English writer and physician

Robert Harrington (fl. 1815) was an English eccentric writer on natural philosophy, and physician.

==Biography==
Harrington became a member of the Company of Surgeons of London before 1781. He practised at Carlisle, where in 1810 he resided in Abbey Street (Picture of Carlisle, 1810, p. 131), and was still alive in 1815. Harrington was a believer in Phlogiston, and attempted to discredit Antoine Lavoisier's theory of combustion and other discoveries. He published:

- 'Philosophical and Experimental Inquiry into the First and General Principles of Life,' London, 1781 (Monthly Review, lxvi. 98).
- 'Thoughts on the Properties and Formations of different kinds of Air,' London, 1785 (ib. lxxiv. 449).
- 'Letter ... to Dr. Priestley, Messrs.
Cavendish, Lavoisier, and Kerwan ... to prove that their ... opinions of Inflammable and Dephlogisticated Airs forming Water, and the Acids being compounded of different Airs, are fallacious,' London, 1786.

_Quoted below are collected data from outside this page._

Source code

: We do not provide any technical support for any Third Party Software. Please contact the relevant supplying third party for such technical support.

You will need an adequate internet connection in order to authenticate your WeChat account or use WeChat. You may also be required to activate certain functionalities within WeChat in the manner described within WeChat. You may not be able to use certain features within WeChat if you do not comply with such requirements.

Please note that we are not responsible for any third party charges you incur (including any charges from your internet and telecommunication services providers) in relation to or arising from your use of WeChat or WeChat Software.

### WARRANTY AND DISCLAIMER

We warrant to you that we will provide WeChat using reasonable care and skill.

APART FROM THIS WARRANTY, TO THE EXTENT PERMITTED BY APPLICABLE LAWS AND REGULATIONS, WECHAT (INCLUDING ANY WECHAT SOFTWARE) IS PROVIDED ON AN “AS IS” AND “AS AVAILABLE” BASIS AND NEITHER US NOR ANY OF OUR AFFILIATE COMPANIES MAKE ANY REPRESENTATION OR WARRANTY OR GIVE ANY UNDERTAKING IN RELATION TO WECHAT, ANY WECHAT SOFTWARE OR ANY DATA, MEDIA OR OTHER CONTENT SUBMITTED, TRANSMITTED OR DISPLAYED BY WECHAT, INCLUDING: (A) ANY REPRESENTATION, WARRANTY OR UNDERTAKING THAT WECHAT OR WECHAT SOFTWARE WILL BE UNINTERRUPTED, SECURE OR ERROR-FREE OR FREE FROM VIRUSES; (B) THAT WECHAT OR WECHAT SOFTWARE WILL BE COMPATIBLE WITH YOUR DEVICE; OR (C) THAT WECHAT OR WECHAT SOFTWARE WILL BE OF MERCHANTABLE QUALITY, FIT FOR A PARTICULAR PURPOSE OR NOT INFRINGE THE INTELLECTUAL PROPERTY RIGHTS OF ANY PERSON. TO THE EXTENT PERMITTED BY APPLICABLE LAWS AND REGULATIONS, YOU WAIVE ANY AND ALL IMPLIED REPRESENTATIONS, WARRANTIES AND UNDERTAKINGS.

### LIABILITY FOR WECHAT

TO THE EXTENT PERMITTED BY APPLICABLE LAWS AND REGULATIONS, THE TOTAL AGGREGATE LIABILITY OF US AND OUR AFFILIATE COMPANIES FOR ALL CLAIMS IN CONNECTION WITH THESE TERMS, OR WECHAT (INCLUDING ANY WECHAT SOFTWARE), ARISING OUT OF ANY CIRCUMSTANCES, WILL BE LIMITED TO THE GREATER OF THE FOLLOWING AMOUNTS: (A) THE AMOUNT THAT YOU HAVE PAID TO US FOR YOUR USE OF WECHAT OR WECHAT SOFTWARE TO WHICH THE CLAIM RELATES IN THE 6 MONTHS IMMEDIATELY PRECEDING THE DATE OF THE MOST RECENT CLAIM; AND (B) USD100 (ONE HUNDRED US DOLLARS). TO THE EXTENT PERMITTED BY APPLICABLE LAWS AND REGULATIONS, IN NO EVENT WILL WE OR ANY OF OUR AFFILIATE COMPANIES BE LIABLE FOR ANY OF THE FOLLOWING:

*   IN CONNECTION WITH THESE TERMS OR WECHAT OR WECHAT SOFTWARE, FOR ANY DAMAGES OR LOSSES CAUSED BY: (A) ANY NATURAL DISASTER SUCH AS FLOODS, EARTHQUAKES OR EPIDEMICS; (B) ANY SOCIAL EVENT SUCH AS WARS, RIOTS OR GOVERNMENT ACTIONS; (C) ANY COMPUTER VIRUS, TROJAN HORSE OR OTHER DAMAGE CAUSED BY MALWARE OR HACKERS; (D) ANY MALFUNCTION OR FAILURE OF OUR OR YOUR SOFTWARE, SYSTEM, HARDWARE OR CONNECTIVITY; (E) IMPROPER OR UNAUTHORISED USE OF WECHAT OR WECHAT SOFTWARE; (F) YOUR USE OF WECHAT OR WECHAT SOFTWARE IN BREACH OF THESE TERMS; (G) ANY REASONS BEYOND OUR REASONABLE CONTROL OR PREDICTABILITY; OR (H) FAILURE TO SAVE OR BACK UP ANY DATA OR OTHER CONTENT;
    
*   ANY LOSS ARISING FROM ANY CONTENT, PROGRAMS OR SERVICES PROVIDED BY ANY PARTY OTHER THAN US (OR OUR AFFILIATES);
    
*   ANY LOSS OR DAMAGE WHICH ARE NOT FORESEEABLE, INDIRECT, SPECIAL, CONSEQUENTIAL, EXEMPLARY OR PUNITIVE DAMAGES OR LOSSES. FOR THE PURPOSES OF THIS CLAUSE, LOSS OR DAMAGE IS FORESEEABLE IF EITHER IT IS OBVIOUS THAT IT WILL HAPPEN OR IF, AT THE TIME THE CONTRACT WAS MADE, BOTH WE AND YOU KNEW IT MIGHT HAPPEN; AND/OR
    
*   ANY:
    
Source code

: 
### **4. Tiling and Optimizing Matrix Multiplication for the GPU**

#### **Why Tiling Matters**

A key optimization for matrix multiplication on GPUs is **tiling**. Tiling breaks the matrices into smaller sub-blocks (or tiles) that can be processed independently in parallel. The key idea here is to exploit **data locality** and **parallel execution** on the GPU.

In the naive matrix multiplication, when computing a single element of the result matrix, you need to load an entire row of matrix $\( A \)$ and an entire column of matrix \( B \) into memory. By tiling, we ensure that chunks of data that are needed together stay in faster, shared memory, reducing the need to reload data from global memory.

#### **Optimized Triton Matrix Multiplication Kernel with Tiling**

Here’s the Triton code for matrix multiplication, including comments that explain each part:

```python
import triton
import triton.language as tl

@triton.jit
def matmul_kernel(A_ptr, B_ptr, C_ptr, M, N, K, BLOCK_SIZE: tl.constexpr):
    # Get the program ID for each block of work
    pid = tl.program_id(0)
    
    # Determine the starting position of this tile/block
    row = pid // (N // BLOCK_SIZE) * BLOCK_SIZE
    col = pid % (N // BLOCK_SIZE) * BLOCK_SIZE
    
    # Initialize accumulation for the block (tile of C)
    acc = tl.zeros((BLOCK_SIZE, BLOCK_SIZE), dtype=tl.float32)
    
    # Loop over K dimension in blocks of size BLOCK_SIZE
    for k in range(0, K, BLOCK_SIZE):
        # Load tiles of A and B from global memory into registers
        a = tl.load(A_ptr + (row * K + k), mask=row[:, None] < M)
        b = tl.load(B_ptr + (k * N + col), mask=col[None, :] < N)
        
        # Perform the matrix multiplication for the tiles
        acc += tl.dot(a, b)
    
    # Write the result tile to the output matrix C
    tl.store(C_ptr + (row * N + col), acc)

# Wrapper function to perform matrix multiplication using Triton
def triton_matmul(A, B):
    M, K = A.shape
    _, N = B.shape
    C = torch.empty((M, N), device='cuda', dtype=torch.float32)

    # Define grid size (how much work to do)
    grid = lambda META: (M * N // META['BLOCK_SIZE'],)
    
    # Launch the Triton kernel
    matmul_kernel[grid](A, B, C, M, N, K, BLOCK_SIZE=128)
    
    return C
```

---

- 'A Treatise on Air: containing New Experiments and Thoughts on Combustion; a full investigation of M. Lavoisier's System ... proving ... its erroneous principles,' London; 1791 . This work was published under the pseudonym of 'Richard Bewley, M.D.' (ib. 2nd ser. vi. 435, xiv. 462).
- 'Chemical Essays ... with Observations and Strictures on Dr. Priestley,' &c., London, 1794 (ib. vi. 435).
- 'A New System on Fire and Planetary Life, showing that the Sun and Planets are inhabited, and that they enjoy the same Temperament as our Earth : also an Elucidation of the Phenomena of Electricity and Magnetism,' 1796, 8vo (ib. xxii. 107).
- 'Some New Experiments, with Observations upon Heat ... also Letter to Henry Cavendish, esq.,' London, 1798.
- 'Experiments and Observations onVolta's Electric Pile. ... Also Observations on Dr. Herschell's Papers on Light and Heat,' Carlisle, 1801.
- 'The Death-warrant of the French Theory of Chemistry With a Theory fully ... accounting for all the Phenomena. Also a full ... Investigation of ... Galvanism, and Strictures upon the Chemical Opinions of Messrs. Weiglet, Cruickshanks, Davy, Leslie, Count Rumford, and Dr. Thompson; likewise Remarks upon Mr. Dalton's late Theory and other Observations,' 1804, 8vo.
- An Elucidation and Extension of the Harringtonian System of Chemistry, explaining all the Phenomena without one single Anomaly,' London, 1819. The Harringtonian system of the atmosphere was defended and developed in the *'Medical Spectator,' 1794, attributed to Dr. John Sherwin (Nichols, Lit. Anecd. ix. 150). Harrington's critics speak of his uncouth style and desultory reasoning.